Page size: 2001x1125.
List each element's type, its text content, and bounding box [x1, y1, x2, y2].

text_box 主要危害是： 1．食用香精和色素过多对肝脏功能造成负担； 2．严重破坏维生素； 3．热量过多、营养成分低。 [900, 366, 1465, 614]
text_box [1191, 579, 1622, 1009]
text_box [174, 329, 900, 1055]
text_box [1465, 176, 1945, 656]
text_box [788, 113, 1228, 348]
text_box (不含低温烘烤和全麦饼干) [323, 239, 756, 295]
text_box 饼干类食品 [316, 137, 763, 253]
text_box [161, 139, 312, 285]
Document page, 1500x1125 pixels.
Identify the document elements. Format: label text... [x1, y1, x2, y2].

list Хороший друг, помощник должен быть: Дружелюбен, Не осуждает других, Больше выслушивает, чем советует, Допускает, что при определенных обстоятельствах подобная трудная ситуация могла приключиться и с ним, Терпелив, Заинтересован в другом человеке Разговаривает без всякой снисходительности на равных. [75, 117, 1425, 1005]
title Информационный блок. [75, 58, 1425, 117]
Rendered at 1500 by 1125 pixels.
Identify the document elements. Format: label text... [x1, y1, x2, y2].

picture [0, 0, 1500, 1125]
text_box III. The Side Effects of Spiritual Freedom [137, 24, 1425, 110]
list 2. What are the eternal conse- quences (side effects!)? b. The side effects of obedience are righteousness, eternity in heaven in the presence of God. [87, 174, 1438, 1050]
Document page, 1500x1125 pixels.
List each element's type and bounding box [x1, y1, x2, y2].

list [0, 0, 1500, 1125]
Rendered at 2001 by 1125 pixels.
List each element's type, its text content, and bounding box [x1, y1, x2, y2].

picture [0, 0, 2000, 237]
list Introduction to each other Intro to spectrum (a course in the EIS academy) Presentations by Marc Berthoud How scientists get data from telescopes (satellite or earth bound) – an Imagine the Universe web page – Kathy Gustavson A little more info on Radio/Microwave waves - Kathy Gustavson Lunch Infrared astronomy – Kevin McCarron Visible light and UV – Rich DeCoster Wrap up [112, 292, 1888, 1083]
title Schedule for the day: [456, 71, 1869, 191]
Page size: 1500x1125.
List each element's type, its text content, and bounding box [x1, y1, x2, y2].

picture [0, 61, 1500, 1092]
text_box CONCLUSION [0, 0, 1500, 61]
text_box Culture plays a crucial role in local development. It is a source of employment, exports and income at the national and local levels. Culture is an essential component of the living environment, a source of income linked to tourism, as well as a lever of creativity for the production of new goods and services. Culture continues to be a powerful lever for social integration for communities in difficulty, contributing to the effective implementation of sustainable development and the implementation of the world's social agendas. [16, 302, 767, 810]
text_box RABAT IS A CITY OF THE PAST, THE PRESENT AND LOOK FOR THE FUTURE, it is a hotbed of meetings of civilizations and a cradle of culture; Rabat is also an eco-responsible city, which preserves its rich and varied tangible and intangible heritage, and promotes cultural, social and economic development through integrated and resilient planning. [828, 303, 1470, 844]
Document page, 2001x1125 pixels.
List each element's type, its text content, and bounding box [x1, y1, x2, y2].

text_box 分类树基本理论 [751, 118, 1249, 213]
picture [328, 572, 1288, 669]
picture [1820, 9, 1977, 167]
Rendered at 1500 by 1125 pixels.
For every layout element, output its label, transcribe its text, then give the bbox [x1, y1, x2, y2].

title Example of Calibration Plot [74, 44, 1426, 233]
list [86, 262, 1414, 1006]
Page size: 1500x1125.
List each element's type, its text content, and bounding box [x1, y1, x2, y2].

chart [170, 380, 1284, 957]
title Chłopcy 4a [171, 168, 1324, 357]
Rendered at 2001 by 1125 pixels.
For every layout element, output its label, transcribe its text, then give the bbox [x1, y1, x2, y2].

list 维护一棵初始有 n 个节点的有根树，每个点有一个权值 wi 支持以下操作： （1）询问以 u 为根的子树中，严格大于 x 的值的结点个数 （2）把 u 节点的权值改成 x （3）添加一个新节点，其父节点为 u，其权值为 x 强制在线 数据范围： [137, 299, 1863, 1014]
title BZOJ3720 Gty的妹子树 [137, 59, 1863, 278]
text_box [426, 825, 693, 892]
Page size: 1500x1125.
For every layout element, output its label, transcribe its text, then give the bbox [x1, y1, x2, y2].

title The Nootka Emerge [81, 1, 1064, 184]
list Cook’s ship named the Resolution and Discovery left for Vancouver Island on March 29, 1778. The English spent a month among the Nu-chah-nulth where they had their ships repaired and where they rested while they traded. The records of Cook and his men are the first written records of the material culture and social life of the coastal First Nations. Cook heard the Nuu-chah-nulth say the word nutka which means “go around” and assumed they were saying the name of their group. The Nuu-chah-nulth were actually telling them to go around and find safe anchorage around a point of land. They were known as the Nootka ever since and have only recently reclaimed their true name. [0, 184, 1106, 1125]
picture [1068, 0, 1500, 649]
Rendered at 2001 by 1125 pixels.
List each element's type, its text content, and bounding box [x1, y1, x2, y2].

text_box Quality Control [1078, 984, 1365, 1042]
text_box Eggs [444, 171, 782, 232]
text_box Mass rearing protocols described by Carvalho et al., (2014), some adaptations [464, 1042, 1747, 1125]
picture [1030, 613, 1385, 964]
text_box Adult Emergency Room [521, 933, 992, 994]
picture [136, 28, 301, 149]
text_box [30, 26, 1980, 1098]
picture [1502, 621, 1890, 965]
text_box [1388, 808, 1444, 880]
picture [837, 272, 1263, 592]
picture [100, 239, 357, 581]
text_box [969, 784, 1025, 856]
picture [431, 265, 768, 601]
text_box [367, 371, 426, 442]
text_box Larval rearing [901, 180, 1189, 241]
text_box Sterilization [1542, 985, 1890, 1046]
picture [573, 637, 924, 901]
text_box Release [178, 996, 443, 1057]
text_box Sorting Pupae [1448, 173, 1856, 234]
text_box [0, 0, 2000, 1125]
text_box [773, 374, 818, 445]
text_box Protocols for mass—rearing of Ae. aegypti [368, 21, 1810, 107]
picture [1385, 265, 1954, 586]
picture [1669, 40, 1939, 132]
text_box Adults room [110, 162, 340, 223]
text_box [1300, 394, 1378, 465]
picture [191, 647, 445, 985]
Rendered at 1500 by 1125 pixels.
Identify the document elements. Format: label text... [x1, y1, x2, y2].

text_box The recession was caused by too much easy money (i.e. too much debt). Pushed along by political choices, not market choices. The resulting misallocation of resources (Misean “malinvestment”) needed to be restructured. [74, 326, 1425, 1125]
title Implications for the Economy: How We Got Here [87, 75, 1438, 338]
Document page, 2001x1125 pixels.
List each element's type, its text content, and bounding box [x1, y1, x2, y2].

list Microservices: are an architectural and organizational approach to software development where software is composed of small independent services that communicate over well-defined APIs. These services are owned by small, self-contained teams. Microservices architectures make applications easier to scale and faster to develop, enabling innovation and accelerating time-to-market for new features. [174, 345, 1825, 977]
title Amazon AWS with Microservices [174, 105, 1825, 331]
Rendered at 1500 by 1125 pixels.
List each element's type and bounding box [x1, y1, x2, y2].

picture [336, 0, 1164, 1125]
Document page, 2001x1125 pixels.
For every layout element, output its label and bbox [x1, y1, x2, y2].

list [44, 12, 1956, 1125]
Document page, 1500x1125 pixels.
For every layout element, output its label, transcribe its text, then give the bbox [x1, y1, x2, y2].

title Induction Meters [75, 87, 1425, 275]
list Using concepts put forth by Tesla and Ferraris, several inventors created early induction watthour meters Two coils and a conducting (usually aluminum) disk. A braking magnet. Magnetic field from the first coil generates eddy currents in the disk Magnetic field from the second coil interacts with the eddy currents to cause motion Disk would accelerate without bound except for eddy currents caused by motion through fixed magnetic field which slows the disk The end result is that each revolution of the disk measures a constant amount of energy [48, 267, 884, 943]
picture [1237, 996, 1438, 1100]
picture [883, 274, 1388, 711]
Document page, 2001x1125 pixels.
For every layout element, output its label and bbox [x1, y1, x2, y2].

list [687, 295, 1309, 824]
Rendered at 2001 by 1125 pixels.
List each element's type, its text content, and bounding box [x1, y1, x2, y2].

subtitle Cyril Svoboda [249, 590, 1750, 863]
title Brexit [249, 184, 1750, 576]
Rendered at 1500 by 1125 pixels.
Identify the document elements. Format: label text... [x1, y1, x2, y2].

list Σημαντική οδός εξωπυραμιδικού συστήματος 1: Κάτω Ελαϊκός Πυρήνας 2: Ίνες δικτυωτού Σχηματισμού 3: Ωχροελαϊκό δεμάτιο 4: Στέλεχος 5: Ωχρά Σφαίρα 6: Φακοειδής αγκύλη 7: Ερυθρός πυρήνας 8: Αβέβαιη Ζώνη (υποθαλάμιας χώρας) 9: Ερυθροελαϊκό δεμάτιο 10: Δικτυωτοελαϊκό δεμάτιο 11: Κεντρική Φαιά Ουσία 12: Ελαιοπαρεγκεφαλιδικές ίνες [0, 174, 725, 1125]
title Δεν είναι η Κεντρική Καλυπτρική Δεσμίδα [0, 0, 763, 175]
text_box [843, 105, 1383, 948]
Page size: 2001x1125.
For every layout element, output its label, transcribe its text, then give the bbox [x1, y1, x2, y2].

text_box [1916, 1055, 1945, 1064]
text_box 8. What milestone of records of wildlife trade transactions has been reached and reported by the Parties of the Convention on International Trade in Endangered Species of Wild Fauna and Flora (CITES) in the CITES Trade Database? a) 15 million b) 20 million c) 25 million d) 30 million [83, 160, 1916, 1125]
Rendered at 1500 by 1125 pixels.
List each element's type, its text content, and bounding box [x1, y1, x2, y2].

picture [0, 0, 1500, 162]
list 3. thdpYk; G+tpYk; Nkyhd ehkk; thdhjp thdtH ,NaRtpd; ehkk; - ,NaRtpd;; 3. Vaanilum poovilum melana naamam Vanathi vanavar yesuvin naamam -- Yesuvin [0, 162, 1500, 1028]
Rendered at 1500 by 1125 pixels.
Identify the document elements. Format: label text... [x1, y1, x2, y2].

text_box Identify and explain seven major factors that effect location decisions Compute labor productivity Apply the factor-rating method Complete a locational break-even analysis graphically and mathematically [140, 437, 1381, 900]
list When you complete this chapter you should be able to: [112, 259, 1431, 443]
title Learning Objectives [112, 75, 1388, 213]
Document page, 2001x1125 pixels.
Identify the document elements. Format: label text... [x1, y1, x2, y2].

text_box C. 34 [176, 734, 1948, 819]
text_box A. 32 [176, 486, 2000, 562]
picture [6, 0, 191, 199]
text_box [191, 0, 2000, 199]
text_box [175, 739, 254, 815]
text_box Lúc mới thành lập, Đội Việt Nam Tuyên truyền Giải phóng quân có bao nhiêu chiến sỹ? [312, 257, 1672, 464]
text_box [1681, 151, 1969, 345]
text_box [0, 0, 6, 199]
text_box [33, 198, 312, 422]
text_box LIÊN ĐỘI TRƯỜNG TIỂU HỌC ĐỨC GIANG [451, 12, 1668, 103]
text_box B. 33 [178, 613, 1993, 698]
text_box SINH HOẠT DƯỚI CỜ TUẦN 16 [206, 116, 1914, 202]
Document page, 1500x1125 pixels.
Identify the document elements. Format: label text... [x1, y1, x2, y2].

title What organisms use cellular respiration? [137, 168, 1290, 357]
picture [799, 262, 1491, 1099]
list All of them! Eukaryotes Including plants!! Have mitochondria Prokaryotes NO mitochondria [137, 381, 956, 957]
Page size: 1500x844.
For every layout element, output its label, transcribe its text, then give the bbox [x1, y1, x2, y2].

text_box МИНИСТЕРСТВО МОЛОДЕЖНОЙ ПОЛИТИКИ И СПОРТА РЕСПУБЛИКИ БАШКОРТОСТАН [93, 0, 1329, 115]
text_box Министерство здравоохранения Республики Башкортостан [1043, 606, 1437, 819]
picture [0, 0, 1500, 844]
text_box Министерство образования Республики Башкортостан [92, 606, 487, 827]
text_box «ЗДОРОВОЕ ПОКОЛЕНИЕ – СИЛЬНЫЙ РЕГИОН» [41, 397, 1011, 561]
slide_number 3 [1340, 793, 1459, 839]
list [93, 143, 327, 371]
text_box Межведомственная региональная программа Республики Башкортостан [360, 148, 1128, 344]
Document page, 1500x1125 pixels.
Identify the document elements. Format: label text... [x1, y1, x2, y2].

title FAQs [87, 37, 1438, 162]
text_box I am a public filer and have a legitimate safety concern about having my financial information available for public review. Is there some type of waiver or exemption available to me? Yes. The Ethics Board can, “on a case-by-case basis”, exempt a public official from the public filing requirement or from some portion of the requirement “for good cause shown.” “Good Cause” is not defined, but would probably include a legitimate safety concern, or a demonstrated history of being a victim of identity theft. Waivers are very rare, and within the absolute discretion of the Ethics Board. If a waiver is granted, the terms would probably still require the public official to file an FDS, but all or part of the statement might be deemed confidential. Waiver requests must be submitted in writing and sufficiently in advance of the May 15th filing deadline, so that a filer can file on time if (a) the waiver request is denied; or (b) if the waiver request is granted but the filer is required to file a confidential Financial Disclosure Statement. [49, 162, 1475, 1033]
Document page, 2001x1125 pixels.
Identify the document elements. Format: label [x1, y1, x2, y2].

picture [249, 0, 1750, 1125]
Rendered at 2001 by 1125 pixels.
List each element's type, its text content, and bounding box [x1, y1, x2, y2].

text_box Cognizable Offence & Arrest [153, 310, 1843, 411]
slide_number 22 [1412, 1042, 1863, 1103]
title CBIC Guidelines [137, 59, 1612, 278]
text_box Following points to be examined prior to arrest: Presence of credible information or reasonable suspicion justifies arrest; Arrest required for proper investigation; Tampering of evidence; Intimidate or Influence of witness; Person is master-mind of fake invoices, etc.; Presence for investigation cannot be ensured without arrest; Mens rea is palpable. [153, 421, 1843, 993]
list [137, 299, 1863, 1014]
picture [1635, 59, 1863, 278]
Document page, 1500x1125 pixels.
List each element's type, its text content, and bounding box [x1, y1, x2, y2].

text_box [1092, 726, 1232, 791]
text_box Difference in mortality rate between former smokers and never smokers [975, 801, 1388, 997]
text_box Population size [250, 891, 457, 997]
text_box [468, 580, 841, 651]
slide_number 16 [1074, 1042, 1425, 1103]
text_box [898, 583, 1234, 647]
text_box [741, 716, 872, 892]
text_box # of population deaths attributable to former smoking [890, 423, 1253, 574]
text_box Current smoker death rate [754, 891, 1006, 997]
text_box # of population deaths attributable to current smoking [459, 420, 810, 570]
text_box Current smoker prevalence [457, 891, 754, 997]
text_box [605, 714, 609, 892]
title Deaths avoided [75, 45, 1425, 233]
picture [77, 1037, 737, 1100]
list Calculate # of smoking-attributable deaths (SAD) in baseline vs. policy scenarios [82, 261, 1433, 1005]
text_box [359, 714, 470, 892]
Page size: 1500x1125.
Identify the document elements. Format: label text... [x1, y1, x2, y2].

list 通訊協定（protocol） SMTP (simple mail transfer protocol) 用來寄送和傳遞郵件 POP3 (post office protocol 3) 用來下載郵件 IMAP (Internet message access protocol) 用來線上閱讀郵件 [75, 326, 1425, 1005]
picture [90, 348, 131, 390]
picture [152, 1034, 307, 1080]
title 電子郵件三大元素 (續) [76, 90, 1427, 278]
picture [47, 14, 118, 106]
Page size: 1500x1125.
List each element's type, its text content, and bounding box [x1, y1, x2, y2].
.....
▸ **Directive**
A word-for-word copy of the entries, from the first line through the line containing "text_box [1465, 176, 1945, 656]", is the whole answer.

▸ **Result**
Page size: 2001x1125.
List each element's type, its text content, and bounding box [x1, y1, x2, y2].

text_box 主要危害是： 1．食用香精和色素过多对肝脏功能造成负担； 2．严重破坏维生素； 3．热量过多、营养成分低。 [900, 366, 1465, 614]
text_box [1191, 579, 1622, 1009]
text_box [174, 329, 900, 1055]
text_box [1465, 176, 1945, 656]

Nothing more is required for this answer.